Ce fort beau CD fait découvrir un Schreker sensible et avantageusement inspiré. À vingt ans, il s’empare de trois poèmes de Rudolf Baumbach et signe Schlehenblüte, la ballade Der Holderstein et l’étonnant Versunken qui amorce sa facture à venir, avec ce « son lointain », plainte d’une ville engloutie. Leur font échos des chants à quatre voix qui tour à tour s’apparentent au motet ou à l’hymne politique, dans une radicalisation d’un romantisme tardif. Rainer Maria Rilke et Paul Heyse sont les invités des trois Lieder adaptés pour chœur a cappella par Clytus Gottwald. Umsonst et Im Lenz empruntent aux Fünf Gedichte Op.3 de 1894, tandis qu’Und wie mag die Liebe fut composé juste après la Grande Guerre, dans les préparatifs de la création de Die Gezeichneten [lire nos chroniques du 18 avril 2004 et du 27 avril 2013].

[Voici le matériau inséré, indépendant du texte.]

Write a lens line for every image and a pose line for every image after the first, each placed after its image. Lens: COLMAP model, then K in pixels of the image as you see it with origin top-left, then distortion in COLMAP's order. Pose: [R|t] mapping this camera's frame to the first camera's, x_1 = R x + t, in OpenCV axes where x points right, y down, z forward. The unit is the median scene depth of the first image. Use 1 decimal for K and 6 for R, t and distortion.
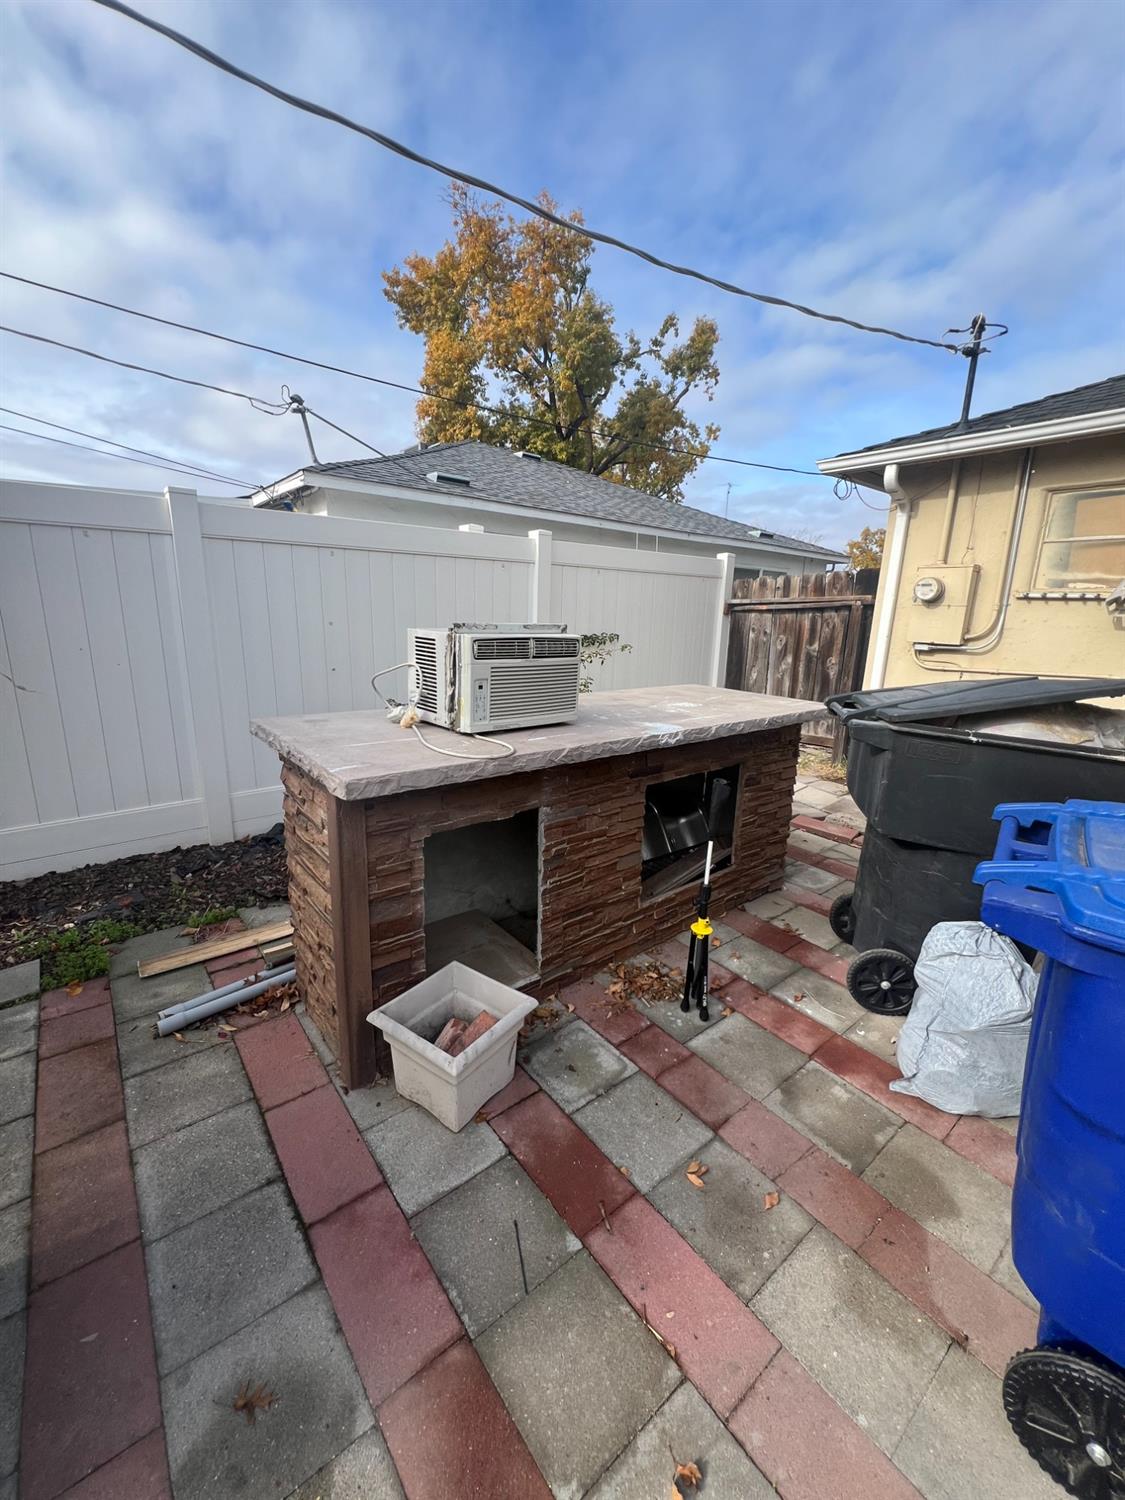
lens RADIAL K [[601.2, 0, 564.6], [0, 601.2, 747.6], [0, 0, 1]] dist [-0.000068, 0.000092]
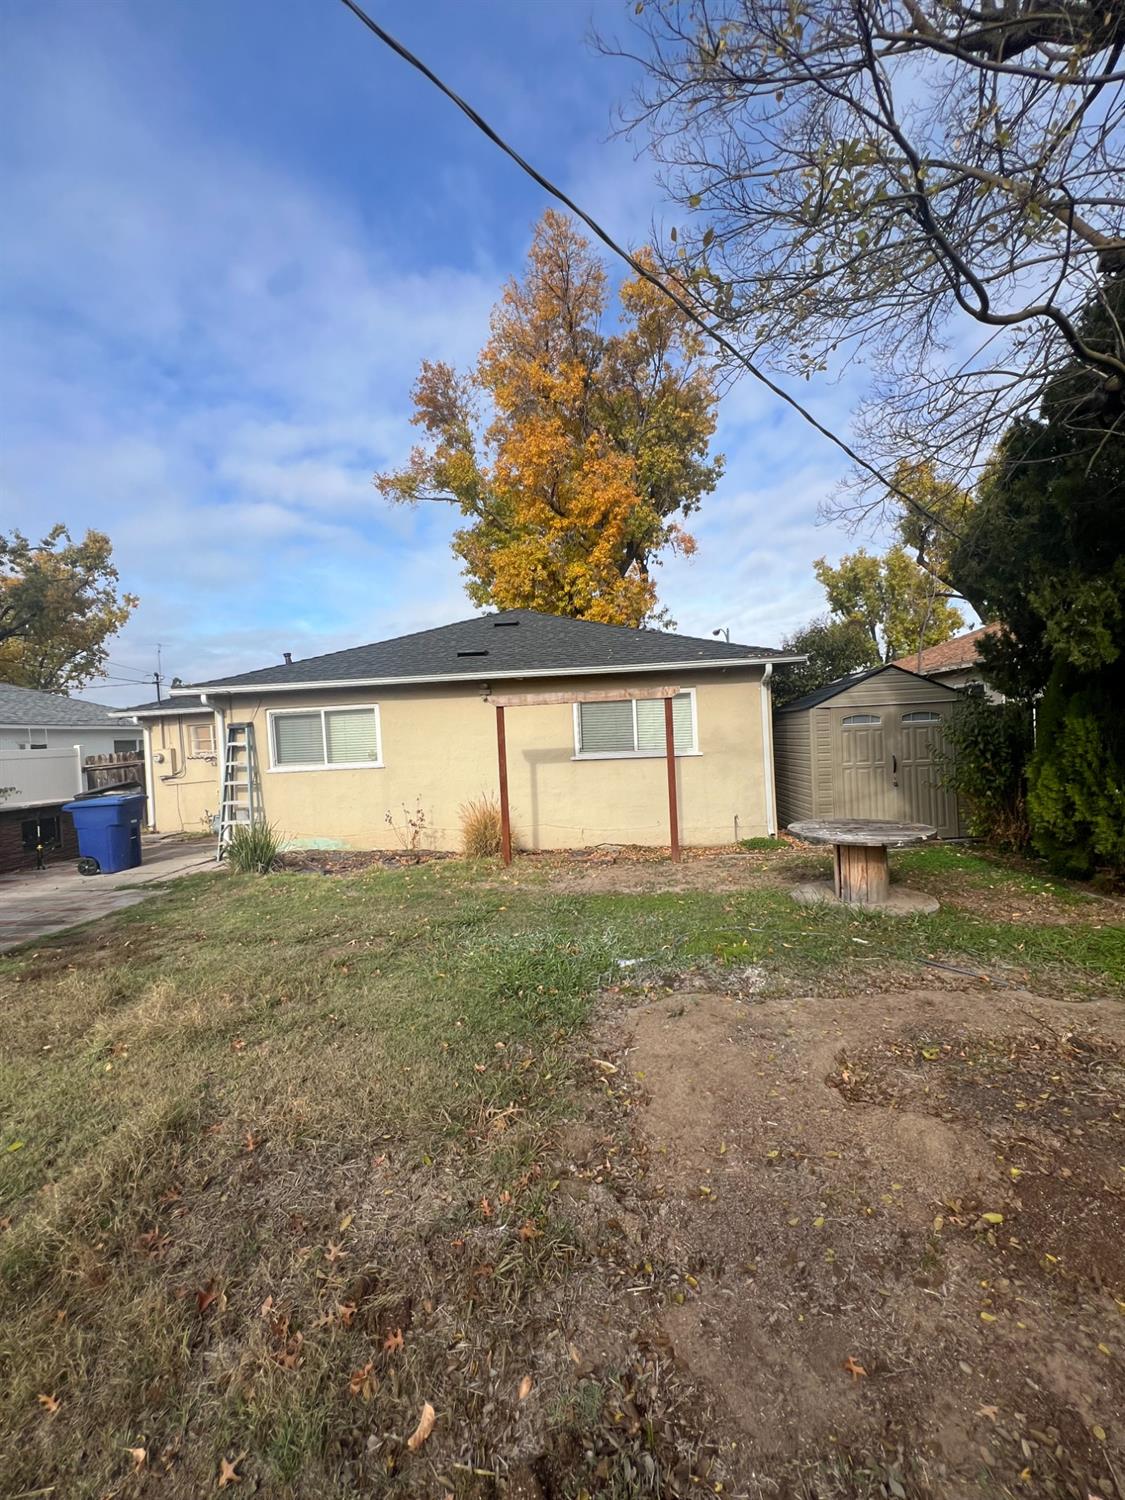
lens RADIAL K [[601.2, 0, 563.4], [0, 601.2, 743.3], [0, 0, 1]] dist [-0.000068, 0.000092]
pose [[0.693542, -0.076596, 0.716333, -0.016035], [0.236766, 0.963332, -0.126226, 0.078880], [-0.680398, 0.257146, 0.686246, -0.370156]]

Nous le disions plus haut : deux autres musiciens alternent ce programme. De Walter Braunfels [lire notre chronique du 1er août 1013 sur sa Sainte Jeanne et notre critique du CD Te Deum], Schreker donnait la 9 décembre 1911 Offenbarung Johannis Op.17, le soir même où il créait Friede auf Erden Op.13 de Schönberg – disons que cette anecdote fait lien avec la présence des Zwei Männerchöre Op.41 écrits par l’Allemand à la fin des années vingt : Sonnenuntergang (1925) sur un poème d’Hölderlin et Nachtzauber (1930) d’après Eichendorff. S’y mêlent adroitement l’inscription postromantique et une quête tournée vers la période baroque. Enfin, deux opus de Robert Fuchs viennent rappeler les années de formation de Schreker, qui d’ailleurs étofferait l’un deux (Elfen und Zwerge Op.66) d’un accompagnement orchestral (1913).